AND SMILED. QUITE. WIDE!!!!~ :D
and that is a baby step, but it is a step in the right direction and also almost wanted to make me weep like a baby again because i literally have not felt happy or like i do not hate myself for like, i shit you not, over like 15-20 days...it was frightening and fucking horrible! SLAY!
nevertheless ( or the most, finally ) i am excited to welcome in a new era/year of change on my blog and within myself; which is an era of peppermint flavored 'hope i'm healing' in a delicious rem(ember) font.
unfortunately, because i nuked my ao3 account, i do not currently one atm, but am in the process of recovering it.
( i'm not condoning any kind of rude/uncivilized behavior bc people are allowed to do anything they want -- but i'd really like to get my user back and would appreciate it a lot if no one used it to create another ao3 account just because it would be confusing for my readers and disheartening to me to not be boxwinebaddie anymore. )

WHAT YOU WILL DO
1 – In the blog post, list every word of two or more letters that is written entirely in capital letters.
2 – Answer these questions from the blog post:
(a) For how many days does the writer say they had not felt happy?
(b) What did the writer do to their ao3 account?
(c) What username does the writer hope to get back?
The lines that follow come from a separate, unrelated source.

GIVEN RECORDS
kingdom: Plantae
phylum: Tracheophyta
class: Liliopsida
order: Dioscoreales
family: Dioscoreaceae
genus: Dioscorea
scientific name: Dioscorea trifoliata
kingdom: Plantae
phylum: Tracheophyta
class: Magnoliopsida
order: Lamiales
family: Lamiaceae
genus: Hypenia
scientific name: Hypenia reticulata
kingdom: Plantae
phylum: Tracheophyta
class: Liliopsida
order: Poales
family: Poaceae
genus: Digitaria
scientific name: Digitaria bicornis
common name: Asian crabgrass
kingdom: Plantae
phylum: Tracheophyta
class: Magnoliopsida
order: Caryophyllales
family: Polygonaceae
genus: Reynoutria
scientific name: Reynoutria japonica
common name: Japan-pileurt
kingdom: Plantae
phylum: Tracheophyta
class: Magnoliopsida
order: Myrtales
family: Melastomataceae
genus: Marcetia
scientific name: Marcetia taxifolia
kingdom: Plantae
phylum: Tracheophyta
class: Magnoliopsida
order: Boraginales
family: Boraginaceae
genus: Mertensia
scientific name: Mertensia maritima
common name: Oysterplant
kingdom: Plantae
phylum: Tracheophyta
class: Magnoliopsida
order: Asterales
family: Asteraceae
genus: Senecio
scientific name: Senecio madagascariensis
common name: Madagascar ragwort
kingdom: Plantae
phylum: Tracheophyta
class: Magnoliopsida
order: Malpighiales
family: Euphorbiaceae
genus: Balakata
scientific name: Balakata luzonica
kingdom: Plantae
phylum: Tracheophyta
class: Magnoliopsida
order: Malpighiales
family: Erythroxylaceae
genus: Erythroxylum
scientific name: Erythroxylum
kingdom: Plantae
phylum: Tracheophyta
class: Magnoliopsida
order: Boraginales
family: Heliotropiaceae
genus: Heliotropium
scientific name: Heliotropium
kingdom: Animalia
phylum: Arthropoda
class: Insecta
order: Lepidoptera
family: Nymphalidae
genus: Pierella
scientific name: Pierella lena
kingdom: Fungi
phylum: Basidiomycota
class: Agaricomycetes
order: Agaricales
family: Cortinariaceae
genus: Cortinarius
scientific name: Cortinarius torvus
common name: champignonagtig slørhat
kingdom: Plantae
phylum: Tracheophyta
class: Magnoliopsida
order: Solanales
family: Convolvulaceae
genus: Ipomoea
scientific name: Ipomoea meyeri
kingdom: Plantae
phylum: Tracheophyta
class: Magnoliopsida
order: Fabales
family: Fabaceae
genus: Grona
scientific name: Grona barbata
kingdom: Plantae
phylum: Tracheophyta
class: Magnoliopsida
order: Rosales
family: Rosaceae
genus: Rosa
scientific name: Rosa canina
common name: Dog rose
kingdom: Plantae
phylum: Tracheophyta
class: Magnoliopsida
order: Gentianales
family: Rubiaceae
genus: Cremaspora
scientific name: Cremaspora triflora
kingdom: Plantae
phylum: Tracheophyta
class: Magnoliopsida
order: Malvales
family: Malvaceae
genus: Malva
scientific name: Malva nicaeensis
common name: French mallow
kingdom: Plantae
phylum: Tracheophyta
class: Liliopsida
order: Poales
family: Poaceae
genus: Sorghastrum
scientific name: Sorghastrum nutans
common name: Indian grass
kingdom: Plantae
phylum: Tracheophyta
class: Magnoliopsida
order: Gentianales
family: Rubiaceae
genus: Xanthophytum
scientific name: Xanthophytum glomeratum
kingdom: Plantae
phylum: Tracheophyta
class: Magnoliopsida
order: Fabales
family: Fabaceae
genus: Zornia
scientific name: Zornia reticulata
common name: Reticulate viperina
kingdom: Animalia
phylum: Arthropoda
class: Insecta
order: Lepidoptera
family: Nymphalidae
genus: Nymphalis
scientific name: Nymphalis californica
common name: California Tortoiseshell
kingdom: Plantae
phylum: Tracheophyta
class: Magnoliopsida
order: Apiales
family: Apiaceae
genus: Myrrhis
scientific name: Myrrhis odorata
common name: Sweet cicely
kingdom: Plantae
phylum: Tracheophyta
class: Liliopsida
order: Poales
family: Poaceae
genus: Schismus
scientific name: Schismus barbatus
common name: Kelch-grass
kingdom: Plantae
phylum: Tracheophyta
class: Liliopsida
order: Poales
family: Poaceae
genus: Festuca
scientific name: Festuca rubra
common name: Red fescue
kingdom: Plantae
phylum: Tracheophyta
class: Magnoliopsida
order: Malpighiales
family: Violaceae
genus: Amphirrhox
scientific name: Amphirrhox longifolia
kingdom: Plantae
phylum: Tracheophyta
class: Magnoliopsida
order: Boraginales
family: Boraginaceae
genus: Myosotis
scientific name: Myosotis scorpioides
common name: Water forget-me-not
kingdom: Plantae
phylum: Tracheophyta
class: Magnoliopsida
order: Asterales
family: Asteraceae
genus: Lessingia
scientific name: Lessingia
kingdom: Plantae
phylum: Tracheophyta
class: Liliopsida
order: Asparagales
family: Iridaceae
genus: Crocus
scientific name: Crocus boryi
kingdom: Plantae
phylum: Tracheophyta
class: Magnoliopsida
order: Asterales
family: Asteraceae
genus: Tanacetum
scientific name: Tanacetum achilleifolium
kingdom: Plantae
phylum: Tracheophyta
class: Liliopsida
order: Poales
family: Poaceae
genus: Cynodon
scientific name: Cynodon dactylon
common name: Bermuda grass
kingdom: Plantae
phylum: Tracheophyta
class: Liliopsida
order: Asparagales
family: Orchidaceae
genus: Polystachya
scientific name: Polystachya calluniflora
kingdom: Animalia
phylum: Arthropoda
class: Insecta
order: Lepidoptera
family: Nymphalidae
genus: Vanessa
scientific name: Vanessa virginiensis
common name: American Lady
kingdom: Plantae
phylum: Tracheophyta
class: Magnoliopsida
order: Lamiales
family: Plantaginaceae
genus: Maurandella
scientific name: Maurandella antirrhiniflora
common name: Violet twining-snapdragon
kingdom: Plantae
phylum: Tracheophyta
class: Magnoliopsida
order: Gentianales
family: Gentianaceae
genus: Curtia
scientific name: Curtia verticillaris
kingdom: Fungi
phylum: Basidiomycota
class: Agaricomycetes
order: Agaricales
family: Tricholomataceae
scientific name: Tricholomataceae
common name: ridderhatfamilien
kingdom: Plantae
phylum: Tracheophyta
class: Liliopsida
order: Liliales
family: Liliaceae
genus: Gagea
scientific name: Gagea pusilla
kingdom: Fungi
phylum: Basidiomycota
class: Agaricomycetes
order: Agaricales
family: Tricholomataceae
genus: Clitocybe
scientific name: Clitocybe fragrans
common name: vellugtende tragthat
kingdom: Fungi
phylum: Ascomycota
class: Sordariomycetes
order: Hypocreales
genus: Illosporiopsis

SOLUTIONS IN ORDER
1 – AND, SMILED, QUITE, WIDE, SLAY

2 –
(a) About 15-20 days
(b) They nuked it.
(c) boxwinebaddie